**Task details:**
Within the listing below, the lines to output run from the one containing "cells are negative" through the one containing "cancer tissue displays"; copy them exactly and nothing else.

**Data for this task:**
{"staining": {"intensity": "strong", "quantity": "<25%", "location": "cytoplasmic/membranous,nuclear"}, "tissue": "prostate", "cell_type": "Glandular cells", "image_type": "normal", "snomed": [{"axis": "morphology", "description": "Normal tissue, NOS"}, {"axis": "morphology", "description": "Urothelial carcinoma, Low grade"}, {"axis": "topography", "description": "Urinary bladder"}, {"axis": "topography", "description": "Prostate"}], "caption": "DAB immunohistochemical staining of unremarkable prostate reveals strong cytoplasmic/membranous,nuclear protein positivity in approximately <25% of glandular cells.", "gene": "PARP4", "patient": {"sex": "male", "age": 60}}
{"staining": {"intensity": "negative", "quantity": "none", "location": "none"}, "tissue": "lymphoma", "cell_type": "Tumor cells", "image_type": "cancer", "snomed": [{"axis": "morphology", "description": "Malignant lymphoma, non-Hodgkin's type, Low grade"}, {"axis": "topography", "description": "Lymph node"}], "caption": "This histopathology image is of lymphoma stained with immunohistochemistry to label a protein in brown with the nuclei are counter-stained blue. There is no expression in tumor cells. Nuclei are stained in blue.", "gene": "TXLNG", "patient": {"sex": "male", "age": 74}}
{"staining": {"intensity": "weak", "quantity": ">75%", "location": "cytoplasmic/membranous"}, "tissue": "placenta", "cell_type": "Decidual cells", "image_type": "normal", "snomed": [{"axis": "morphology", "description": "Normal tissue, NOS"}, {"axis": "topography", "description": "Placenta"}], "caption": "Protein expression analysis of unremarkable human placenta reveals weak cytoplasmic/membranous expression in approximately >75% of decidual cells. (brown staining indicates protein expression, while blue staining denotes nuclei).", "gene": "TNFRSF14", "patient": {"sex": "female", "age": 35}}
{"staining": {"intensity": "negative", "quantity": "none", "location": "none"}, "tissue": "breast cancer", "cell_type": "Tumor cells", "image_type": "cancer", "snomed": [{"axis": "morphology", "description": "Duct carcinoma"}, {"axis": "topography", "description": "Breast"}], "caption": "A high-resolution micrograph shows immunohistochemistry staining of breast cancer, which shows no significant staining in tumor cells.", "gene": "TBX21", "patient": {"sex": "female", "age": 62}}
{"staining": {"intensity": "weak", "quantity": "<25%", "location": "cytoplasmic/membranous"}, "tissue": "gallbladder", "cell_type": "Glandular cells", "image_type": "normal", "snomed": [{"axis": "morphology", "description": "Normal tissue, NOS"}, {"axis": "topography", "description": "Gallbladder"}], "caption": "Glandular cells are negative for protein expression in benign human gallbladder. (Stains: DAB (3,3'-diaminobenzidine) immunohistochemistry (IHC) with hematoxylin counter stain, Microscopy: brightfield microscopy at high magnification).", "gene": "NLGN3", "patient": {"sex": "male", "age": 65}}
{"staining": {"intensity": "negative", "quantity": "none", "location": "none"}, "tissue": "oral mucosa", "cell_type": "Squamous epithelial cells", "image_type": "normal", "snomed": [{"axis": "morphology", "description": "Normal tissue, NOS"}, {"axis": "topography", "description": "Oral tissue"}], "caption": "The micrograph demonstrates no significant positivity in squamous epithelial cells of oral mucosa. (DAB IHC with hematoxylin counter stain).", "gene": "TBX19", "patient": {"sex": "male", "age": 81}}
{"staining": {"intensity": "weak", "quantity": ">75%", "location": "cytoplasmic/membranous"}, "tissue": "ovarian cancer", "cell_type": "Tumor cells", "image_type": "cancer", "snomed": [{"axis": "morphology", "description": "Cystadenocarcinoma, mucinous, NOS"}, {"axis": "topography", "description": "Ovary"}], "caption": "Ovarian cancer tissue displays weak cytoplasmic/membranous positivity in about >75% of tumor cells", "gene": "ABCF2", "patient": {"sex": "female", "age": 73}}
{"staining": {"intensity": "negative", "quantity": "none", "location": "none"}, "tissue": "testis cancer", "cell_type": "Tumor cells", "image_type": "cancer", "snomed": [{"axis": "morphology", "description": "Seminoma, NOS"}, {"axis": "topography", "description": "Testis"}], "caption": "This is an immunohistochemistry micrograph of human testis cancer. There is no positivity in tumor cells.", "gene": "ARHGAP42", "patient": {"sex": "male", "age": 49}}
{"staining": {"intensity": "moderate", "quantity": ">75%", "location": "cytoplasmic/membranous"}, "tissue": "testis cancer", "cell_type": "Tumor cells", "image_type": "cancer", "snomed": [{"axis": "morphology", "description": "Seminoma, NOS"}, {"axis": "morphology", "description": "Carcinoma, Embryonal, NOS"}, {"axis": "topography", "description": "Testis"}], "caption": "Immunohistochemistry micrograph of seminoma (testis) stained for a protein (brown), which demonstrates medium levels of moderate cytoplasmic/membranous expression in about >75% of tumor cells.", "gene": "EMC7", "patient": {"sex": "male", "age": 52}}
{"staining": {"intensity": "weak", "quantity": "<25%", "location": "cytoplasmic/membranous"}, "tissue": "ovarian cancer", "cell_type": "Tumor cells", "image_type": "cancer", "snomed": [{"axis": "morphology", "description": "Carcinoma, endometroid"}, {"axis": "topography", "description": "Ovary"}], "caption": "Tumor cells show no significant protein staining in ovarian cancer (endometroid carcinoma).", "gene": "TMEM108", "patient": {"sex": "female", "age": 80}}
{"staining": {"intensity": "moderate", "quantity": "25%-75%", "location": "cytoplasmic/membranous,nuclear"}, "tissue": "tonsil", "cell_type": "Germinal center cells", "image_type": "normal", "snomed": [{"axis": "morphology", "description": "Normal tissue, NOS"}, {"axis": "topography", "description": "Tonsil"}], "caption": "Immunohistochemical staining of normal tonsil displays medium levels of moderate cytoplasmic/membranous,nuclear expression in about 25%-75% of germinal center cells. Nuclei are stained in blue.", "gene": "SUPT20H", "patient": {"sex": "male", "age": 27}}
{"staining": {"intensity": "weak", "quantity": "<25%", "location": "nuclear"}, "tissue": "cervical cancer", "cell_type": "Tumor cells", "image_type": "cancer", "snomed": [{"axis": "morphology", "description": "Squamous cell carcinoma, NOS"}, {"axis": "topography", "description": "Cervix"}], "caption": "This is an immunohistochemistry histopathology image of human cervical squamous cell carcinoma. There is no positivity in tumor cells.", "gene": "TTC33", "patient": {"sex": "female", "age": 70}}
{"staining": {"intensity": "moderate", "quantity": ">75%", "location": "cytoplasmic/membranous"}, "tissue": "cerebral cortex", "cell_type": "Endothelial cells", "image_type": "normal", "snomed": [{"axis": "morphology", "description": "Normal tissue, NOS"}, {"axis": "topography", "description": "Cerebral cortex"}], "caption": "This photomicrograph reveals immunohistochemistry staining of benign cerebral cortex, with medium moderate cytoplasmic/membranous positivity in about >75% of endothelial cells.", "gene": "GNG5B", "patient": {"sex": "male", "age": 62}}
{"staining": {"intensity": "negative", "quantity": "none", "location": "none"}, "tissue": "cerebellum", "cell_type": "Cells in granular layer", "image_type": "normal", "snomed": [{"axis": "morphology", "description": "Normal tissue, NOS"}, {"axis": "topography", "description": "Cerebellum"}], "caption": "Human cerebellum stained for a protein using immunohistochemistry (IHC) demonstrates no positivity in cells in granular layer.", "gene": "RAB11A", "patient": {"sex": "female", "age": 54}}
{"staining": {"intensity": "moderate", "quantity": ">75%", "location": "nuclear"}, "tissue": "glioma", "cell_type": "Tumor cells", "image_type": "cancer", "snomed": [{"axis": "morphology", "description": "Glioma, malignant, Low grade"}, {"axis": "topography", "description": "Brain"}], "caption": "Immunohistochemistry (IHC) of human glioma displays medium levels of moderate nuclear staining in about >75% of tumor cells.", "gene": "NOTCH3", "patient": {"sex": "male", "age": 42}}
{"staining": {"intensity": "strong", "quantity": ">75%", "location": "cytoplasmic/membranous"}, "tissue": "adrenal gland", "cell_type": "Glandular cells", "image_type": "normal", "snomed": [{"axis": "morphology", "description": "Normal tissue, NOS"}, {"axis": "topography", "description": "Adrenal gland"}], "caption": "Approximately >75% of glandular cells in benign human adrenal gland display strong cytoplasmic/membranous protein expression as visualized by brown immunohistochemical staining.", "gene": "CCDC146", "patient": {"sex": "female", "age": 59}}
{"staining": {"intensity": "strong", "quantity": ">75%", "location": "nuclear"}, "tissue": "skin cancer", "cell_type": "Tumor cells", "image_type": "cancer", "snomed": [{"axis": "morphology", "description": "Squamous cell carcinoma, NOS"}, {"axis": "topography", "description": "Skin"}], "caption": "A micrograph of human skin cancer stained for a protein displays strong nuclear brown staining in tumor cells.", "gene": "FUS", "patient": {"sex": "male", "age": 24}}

**Problem solution:**
{"staining": {"intensity": "weak", "quantity": "<25%", "location": "cytoplasmic/membranous"}, "tissue": "gallbladder", "cell_type": "Glandular cells", "image_type": "normal", "snomed": [{"axis": "morphology", "description": "Normal tissue, NOS"}, {"axis": "topography", "description": "Gallbladder"}], "caption": "Glandular cells are negative for protein expression in benign human gallbladder. (Stains: DAB (3,3'-diaminobenzidine) immunohistochemistry (IHC) with hematoxylin counter stain, Microscopy: brightfield microscopy at high magnification).", "gene": "NLGN3", "patient": {"sex": "male", "age": 65}}
{"staining": {"intensity": "negative", "quantity": "none", "location": "none"}, "tissue": "oral mucosa", "cell_type": "Squamous epithelial cells", "image_type": "normal", "snomed": [{"axis": "morphology", "description": "Normal tissue, NOS"}, {"axis": "topography", "description": "Oral tissue"}], "caption": "The micrograph demonstrates no significant positivity in squamous epithelial cells of oral mucosa. (DAB IHC with hematoxylin counter stain).", "gene": "TBX19", "patient": {"sex": "male", "age": 81}}
{"staining": {"intensity": "weak", "quantity": ">75%", "location": "cytoplasmic/membranous"}, "tissue": "ovarian cancer", "cell_type": "Tumor cells", "image_type": "cancer", "snomed": [{"axis": "morphology", "description": "Cystadenocarcinoma, mucinous, NOS"}, {"axis": "topography", "description": "Ovary"}], "caption": "Ovarian cancer tissue displays weak cytoplasmic/membranous positivity in about >75% of tumor cells", "gene": "ABCF2", "patient": {"sex": "female", "age": 73}}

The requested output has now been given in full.